*Problem 1*. Reproduce the passage on vehicle diagnostic charges word for word, from "Why Pay for" to "yearly physical exam.".
*Problem 2*. In the passage on vehicle diagnostic charges, condense the paragraph beginning "The other option to avoid diagnostic charges" into a bulleted list that keeps its main facts.

*** Reading passage ***

Why Pay for Vehicle Diagnostics?

Every once in a while we encounter some confusion about vehicle diagnostic charges. “You mean I have to pay for you to tell me what needs to be repaired? Even if you don’t fix anything?” Or, “I still have to pay for a diagnostic even though I get it fixed by you?” Diagnostic charges are sometimes a topic of debate. But they shouldn’t be. You don’t see people upset about paying their doctor for their yearly physical exam.

It takes education, a whole lot of experience (I’m talking YEARS), and talent to be a really good mechanic. And it’s not easy. Having problems with your vehicle solved and fixed is a valuable service that saves you a lot of headache. Proper equipment, experience, and training are required to consistently and accurately diagnose the cause of vehicle problems. These people have invested their time and money into becoming experts so that you don’t have to!

“But I already know the code of my check engine light, what else do you need to do?” Running a code at AutoZone is kind of like Googling a medical problem: you have symptoms and you find online a list of possible causes of these symptoms. WebMD is like many automotive forums: it attempts to offer a diagnosis more specific to your situation. Sometimes the diagnosis is accurate and allows you to take further steps to solve your problem; sometimes it isn’t. Let’s say the check engine light comes on your dash, you go to AutoZone, have the code read and you get: P2232. When you research possible causes for this code for your specific vehicle, let’s say a 2001 Honda Civic EX, you uncover that possible causes could be a faulty MAP sensor, O2 sensor, vacuum leak, etc. Paying for vehicle diagnosis is like paying a doctor for a medical diagnosis. It is a service that is worth the cost because you’re working with an expert, which really does save you time and money.

The other option to avoid diagnostic charges is to gamble with “guessing” what caused the issue your vehicle is having. We call it “throwing parts at it”. It’s a strategy that was often times used back in the day when vehicles weren’t run by fancy computer systems. You would replace parts until the problem was solved, wasting money on unneeded parts and stressing a lot along the way. By confirming the cause of the issue, we are then able to warranty the work performed. Ultimately, paying for diagnostic charges puts the ball in the shop’s court so they are then responsible for fulfilling their half of the bargain: correctly diagnosing the problem.

*** End of Reading passage ***
*** Records provided ***

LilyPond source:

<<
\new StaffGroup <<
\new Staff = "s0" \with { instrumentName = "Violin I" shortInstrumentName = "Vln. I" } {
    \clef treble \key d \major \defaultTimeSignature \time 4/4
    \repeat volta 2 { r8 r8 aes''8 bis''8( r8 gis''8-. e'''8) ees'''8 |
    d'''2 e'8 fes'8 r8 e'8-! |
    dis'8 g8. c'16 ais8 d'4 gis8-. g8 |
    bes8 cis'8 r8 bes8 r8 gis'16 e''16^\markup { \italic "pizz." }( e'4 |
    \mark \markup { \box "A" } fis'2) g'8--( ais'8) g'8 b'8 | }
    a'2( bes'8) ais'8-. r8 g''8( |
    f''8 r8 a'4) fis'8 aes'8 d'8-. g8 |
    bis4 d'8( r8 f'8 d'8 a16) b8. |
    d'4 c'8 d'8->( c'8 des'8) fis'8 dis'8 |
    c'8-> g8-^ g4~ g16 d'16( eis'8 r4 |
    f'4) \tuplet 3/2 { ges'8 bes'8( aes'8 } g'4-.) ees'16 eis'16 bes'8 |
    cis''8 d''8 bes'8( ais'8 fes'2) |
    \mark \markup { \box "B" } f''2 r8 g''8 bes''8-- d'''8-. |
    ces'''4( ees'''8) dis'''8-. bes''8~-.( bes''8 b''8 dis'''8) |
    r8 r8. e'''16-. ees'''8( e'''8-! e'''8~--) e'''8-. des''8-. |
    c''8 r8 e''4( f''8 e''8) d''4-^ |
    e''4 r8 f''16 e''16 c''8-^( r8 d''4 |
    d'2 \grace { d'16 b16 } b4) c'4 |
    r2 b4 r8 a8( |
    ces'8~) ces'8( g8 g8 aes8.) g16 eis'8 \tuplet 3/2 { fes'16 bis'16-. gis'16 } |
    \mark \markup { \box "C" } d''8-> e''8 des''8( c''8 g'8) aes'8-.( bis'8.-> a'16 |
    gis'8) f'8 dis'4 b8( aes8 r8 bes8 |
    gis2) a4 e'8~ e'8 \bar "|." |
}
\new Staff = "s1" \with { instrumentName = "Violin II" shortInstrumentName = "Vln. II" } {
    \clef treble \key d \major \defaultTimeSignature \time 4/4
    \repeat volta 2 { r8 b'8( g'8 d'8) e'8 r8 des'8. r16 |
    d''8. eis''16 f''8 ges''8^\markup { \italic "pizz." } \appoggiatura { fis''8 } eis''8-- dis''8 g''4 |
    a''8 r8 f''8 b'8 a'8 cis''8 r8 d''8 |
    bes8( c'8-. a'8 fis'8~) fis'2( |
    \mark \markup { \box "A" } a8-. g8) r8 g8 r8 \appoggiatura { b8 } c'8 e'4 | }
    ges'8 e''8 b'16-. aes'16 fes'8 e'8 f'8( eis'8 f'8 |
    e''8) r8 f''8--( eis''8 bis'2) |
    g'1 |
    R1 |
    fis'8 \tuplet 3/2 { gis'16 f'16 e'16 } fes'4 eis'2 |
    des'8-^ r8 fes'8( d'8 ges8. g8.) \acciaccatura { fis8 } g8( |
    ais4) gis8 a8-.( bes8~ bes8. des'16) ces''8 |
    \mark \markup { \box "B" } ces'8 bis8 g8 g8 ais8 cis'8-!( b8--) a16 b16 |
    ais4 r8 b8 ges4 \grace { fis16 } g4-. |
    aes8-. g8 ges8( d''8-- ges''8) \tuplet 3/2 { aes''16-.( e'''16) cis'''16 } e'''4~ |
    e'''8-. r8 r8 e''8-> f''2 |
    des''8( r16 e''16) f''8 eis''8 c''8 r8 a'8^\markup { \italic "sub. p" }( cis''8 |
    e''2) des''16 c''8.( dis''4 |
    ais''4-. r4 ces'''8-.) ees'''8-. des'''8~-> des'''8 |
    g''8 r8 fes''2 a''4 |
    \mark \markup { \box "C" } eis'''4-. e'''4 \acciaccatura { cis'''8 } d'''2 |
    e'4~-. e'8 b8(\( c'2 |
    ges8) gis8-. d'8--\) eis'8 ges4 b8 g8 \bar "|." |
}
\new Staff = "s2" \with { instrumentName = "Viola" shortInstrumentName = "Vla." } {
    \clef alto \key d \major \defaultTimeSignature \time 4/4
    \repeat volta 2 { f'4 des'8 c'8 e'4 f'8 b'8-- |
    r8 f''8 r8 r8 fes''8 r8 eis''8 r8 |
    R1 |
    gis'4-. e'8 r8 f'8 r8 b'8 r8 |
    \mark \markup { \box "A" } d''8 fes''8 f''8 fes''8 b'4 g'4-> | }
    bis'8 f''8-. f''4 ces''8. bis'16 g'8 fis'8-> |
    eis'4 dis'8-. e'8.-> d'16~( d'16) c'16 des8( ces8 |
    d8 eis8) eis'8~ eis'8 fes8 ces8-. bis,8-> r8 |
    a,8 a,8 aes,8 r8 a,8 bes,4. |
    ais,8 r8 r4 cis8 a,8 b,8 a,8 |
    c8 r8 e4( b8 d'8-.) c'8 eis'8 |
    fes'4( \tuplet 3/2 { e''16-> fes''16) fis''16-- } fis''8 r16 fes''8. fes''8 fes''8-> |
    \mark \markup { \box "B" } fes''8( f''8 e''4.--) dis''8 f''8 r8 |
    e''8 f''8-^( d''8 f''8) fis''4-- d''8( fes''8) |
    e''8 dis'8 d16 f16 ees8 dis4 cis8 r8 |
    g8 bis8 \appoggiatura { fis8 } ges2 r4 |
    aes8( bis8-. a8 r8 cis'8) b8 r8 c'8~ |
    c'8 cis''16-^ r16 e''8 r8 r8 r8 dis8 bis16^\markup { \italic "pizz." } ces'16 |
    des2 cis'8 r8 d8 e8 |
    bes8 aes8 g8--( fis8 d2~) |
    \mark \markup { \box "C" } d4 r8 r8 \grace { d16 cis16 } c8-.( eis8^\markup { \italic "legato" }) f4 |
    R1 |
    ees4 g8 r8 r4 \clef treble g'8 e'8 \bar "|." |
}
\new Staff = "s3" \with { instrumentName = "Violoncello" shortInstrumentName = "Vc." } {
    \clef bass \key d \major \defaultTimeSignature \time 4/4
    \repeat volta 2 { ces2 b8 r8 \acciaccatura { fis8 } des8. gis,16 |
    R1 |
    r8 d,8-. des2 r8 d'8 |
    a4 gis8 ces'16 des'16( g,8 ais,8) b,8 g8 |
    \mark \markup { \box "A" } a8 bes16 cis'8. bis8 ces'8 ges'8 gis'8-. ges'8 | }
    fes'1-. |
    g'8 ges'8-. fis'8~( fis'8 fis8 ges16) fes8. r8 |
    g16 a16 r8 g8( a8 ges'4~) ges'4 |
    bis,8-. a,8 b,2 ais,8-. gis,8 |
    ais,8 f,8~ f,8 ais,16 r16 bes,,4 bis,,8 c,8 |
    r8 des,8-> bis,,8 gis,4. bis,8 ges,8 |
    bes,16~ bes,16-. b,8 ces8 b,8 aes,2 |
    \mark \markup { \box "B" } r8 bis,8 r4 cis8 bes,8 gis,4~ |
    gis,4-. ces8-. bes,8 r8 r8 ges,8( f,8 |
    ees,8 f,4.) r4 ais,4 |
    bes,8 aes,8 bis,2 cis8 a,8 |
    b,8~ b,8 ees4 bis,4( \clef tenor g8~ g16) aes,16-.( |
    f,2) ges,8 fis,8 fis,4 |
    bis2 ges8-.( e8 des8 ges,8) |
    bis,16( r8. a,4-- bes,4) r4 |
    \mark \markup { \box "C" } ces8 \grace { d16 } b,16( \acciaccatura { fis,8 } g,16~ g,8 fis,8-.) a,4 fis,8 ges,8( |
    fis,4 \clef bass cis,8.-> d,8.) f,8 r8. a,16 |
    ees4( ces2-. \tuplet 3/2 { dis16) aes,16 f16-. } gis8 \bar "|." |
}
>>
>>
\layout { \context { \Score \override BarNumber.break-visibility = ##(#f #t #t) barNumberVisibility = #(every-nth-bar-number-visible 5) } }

*** End of Records provided ***

*Response area 1*.
Why Pay for Vehicle Diagnostics?

Every once in a while we encounter some confusion about vehicle diagnostic charges. “You mean I have to pay for you to tell me what needs to be repaired? Even if you don’t fix anything?” Or, “I still have to pay for a diagnostic even though I get it fixed by you?” Diagnostic charges are sometimes a topic of debate. But they shouldn’t be. You don’t see people upset about paying their doctor for their yearly physical exam.

*Response area 2*.
- Another way to avoid diagnostic charges is to gamble by guessing what caused the vehicle's issue, called "throwing parts at it."
- This strategy was often used in the past, when vehicles weren't run by computer systems.
- Parts were replaced until the problem was solved, which wasted money on unneeded parts and caused a lot of stress.
- Confirming the cause of the issue allows the shop to warranty the work performed.
- Paying diagnostic charges makes the shop responsible for its half of the bargain: correctly diagnosing the problem.